Dienstag, 17. Juli 2007

Schutz des „Kernbereichs"? Unsinn!

Zu der abwegigen Idee, den Kernbereich der privaten Lebensgestaltung auf privaten Speichermedien bei der „Online-Durchsuchung" durch Schlüsselwortanalysen wahren zu wollen, findet sich bei rabenhorst ein schönes Exempel.

Die Idee ist ebenso unsinnig wie das vom OSM und Konsorten (und leider auch SPD-Politikern) propagierte „Richterband", mit dem bei einem Lauschangriff zunächst ausnahmslos alles aufgenommen werden soll, um dann im Nachhinein von einem Richter quasi „zensiert" zu werden.

Vgl. hierzu auch fr-online:

Der Vorsitzende des Richterbundes, der Oberstaatsanwalt Christoph Frank, warnte vor den praktischen Schwierigkeiten eines solchen Verfahrens. Es bedeute einen "gigantischen Arbeitsaufwand", sagte er der ARD. Dieser könnte Ermittlungen sogar behindern. Die Justiz müsste deutlich nachrüsten und wesentlich mehr Ermittlungsrichter einstellen.

Das würde auch für den Bundesgerichtshof (BGH) gelten. Denn bei Terrorismusverdacht ermittelt die Staatsanwaltschaft des Bundes, also die Bundesanwaltschaft. Die zuständigen Ermittlungsrichter, die Online-Durchsuchungen genehmigen und danach die Festplatten-Kopien lesen müssten, sind die Ermittlungsrichter des BGH.

Die Probleme bei der Umsetzung sind möglicherweise aber noch die geringeren. Denn es ist fraglich, ob ein "Richterband" rechtlich zulässig wäre. Das Bundesverfassungsgericht hat im Urteil zum großen Lauschangriff untersagt, dass Privatgespräche oder gar Intimes heimlich aufgenommen werden. Die Tonbänder müssen dann abgestellt werden. Das würde beim "Richterband" aber umgangen. Erst einmal wäre alles auf Band, der Richter würde die Verletzung der Privatsphäre nur nachträglich abmildern, indem er die Weitergabe unzulässiger Aufzeichnungen an die Staatsanwaltschaft verhindert. Betroffene müssten dagegen hinnehmen, dass zumindest gegenüber dem Ermittlungsrichter der Schutz ihrer Intimsphäre nicht mehr gilt.

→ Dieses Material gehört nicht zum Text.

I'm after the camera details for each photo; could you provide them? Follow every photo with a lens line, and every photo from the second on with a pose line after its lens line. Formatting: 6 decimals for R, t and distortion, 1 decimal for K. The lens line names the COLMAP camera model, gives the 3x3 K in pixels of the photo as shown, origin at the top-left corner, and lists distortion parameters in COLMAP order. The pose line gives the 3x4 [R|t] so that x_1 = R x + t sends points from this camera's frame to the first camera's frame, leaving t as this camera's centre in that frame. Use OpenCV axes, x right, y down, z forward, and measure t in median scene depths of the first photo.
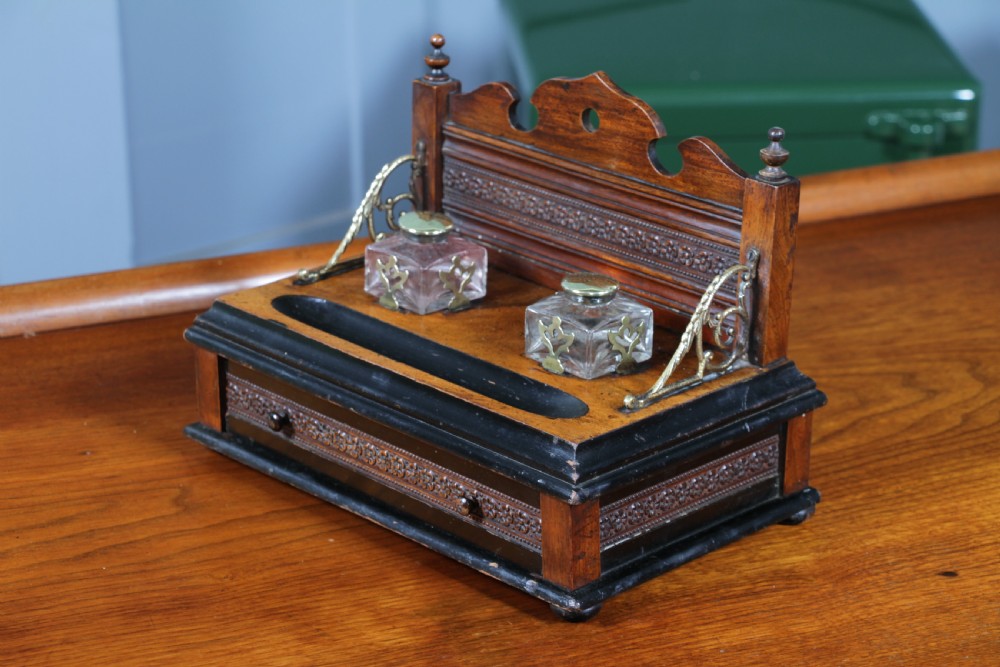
lens RADIAL K [[2656.5, 0, 497.4], [0, 2656.5, 336.6], [0, 0, 1]] dist [0.277270, -0.211518]
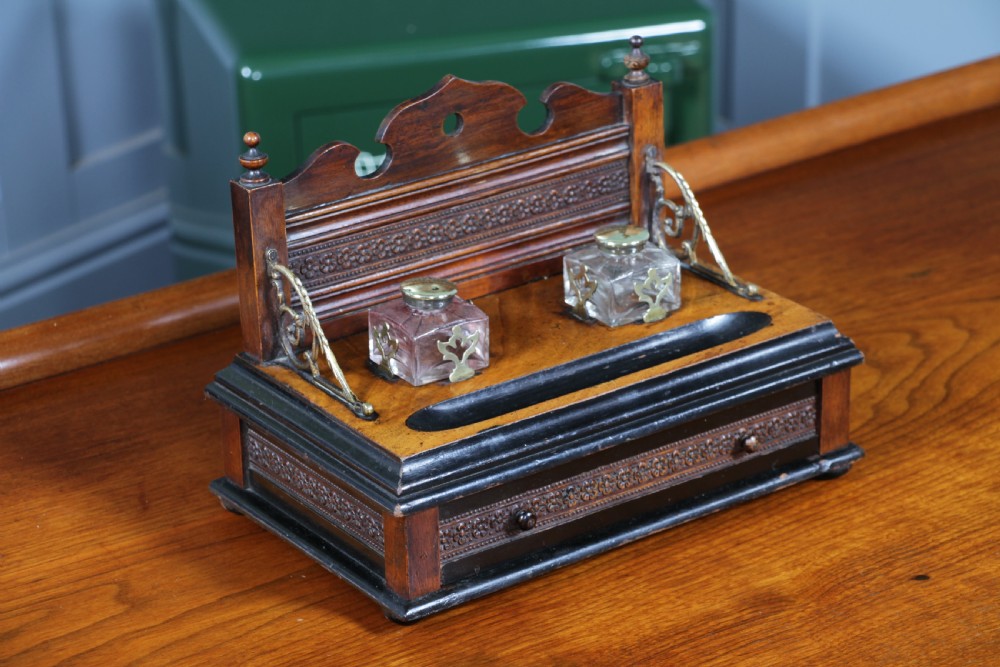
lens RADIAL K [[3152.5, 0, 502.6], [0, 3152.5, 348.1], [0, 0, 1]] dist [0.581295, 0.405795]
pose [[0.164309, -0.405445, 0.899231, -1.081742], [0.388902, 0.864405, 0.318682, -0.386501], [-0.906509, 0.297351, 0.299708, 0.663837]]
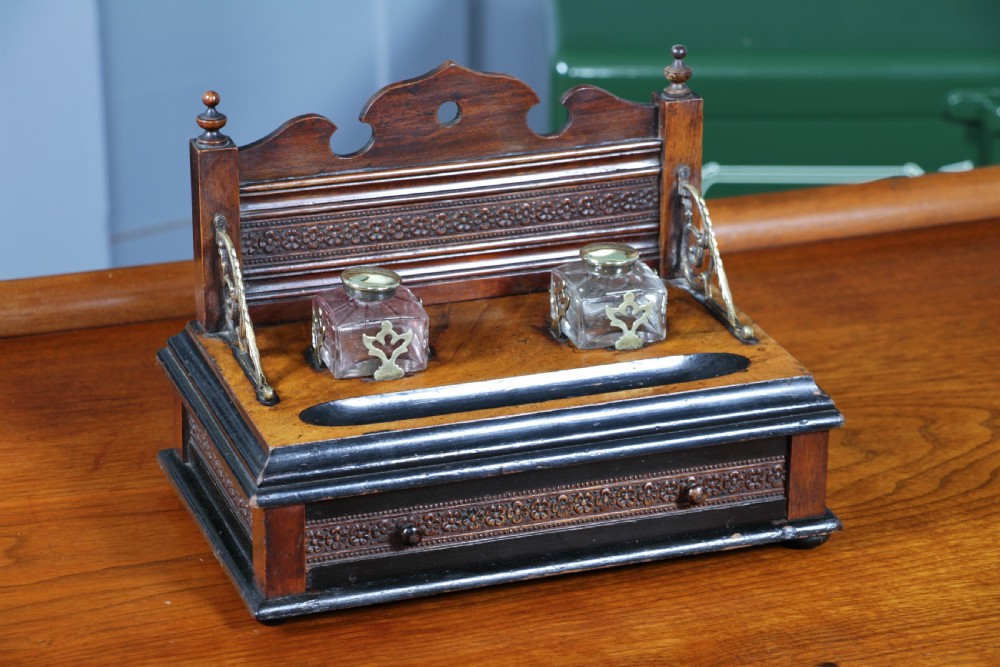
lens RADIAL K [[3244.4, 0, 497.5], [0, 3244.4, 332.8], [0, 0, 1]] dist [0.572904, -1.517537]
pose [[0.430120, -0.349146, 0.832523, -0.960240], [0.326212, 0.919984, 0.217290, -0.259105], [-0.841774, 0.178118, 0.509599, 0.419694]]
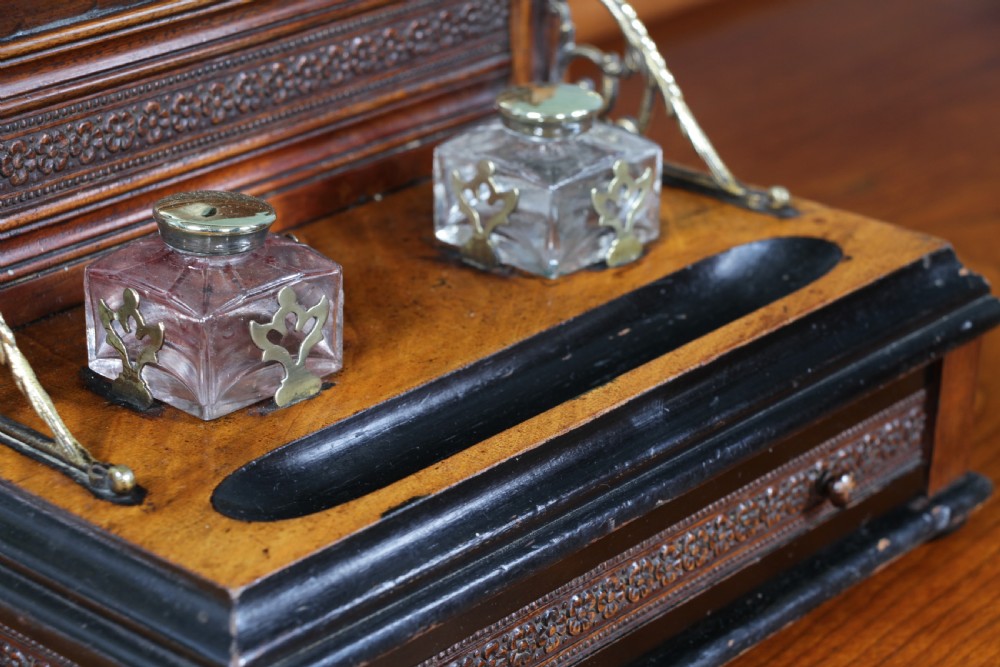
lens RADIAL K [[2656.5, 0, 497.4], [0, 2656.5, 336.6], [0, 0, 1]] dist [0.277270, -0.211518]
pose [[-0.059598, -0.405881, 0.911981, -0.466355], [0.359458, 0.843589, 0.398934, -0.194795], [-0.931256, 0.351595, 0.095621, 0.948539]]
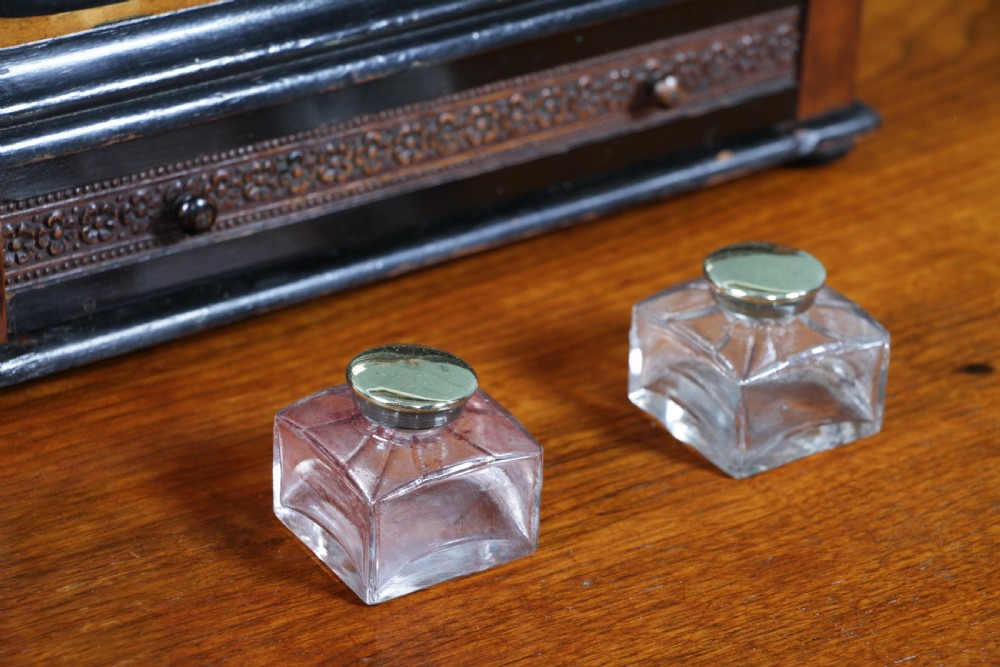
lens RADIAL K [[3244.4, 0, 497.5], [0, 3244.4, 332.8], [0, 0, 1]] dist [0.572904, -1.517537]
pose [[0.185446, -0.476525, 0.859380, -0.581617], [0.335808, 0.852630, 0.400318, -0.163531], [-0.923495, 0.214349, 0.318138, 0.785923]]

Aber wen stören denn schon verfassungsrechtliche Bedenken, nicht wahr, Herr OSM? Dann wird die Verfassung eben auch insoweit „ergänzt".

2 Kommentare:

Frank Hornung hat gesagt…

Ich bin derzeit dabei meine Platte aufzuräumen. Nicht präventiv des Bundestrojaners, sondern einfach weil es mal wieder nötig ist. Im Unterschied zu einem Richtiger weiß ich aber was auf meiner Platte zu finden sein sollte. Trotzdem bin aber jetzt schon drei Tage damit beschäftigt zu sortieren und zu sichern. Ich kann die meisten Ordner und Dateien einfach übernehmen oder löschen ohne die Daten vorher noch einmal anzusehen. Ein Richter währe mit einer ungleich umfangreicheren Aufgabe doch wesentlich länger beschäftigt. Schließlich weiß er ja nicht was sich hinter Einkaufszettel.doc wirklich verbirgt.

Q hat gesagt…

In der Politik geht es (auch) darum Begriffe zu besetzen, ggf. zu erfinden. "Online-Durchsuchungen" ist so ein Begriff und eigentlich "Neusprech", denn es geht um heimliches Überwachen, nicht um einen Vorgang, der analog zu rechtstaatlichen Durchsuchungen zu bewerten wäre. "Richterband" und Äußerungen zum angeblichen Schutz des privaten "Kernbereiches" sind völlig unscharfe Begriffe, mit denen lediglich die Diskussion am Leben gehalten werden soll und um die zugehörigen Schlüsselbegriffe möglichst oft publizieren zu können. Mit Ausführungen über Sinn, Zweck und Technik zu der Schlüsselwortsuche werden Nebenkriegsschauplätze zur vermeintlichen Hauptsache und Fragen der objektiven Notwendigkeit, Nutzen, Konformität zur Verfassung und technische Machbarkeit verdrängt. Wer den "Schutz des privaten Kernbereiches" zusichert, der sagt mir aber auch, dass er eigentlich alle Bürger als Ziel der Maßnahme sieht. Womit die Mär von der Terrorbekämpfung vom Tisch sein dürfte.